Problem statement
Find the string "knee" in the entries and copy each line that has it.
Content starts
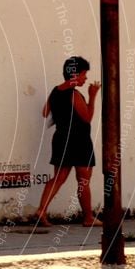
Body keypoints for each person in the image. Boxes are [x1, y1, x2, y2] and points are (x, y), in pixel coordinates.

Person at [35, 56, 102, 227]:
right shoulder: (73, 94)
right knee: (83, 180)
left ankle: (41, 210)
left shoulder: (56, 91)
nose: (85, 78)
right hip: (79, 141)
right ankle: (88, 217)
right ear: (74, 75)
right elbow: (87, 117)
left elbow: (45, 112)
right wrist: (92, 96)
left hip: (61, 138)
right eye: (83, 74)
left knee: (58, 178)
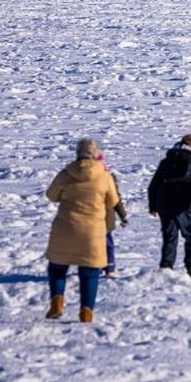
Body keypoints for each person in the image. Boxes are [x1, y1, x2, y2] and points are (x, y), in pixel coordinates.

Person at [45, 138, 119, 323]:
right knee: (89, 273)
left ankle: (57, 300)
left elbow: (51, 195)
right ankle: (86, 311)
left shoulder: (66, 173)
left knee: (57, 268)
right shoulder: (104, 175)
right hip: (92, 233)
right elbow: (113, 201)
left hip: (65, 229)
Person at [147, 135, 191, 283]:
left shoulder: (166, 161)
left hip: (164, 204)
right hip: (182, 205)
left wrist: (153, 206)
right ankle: (190, 270)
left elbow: (153, 185)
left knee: (169, 237)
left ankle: (166, 269)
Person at [98, 152, 129, 277]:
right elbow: (117, 202)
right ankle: (109, 269)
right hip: (105, 222)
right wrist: (123, 217)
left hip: (95, 222)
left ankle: (101, 268)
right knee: (107, 245)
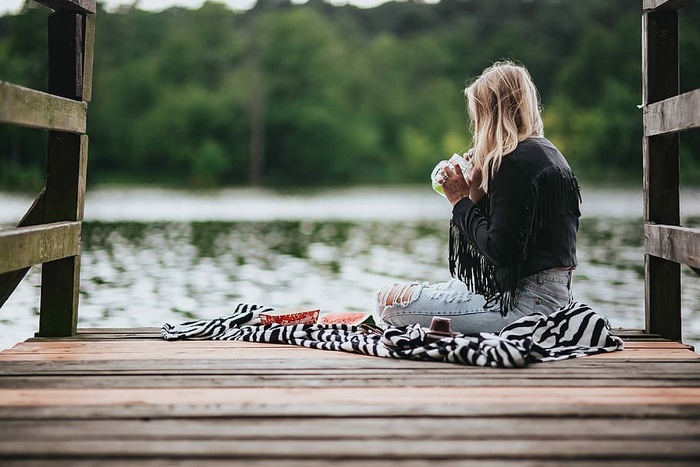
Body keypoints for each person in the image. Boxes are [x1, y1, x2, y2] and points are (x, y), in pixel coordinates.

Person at [376, 60, 581, 334]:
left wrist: (460, 200)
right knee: (404, 293)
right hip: (552, 298)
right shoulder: (545, 152)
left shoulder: (512, 162)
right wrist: (476, 191)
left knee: (388, 304)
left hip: (525, 307)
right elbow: (513, 241)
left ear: (491, 113)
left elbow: (497, 251)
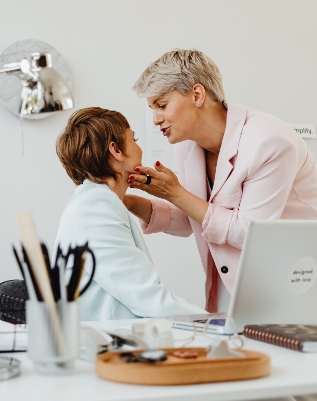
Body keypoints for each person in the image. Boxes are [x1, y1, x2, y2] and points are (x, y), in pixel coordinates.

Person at [125, 49, 317, 314]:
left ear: (197, 95)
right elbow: (195, 218)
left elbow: (248, 232)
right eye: (152, 109)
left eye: (161, 105)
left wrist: (175, 192)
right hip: (238, 286)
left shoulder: (269, 141)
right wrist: (127, 200)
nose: (156, 119)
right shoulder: (187, 147)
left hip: (303, 280)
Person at [54, 107, 206, 320]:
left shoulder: (99, 201)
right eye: (134, 139)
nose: (140, 149)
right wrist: (216, 322)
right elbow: (148, 300)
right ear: (115, 150)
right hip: (106, 344)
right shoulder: (96, 206)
Content ends
Solution to this problem
right knee: (83, 180)
left knee: (58, 178)
right knee: (89, 273)
left knee: (57, 268)
left knee: (169, 237)
right knee: (107, 245)
right knee: (404, 293)
left knee: (388, 304)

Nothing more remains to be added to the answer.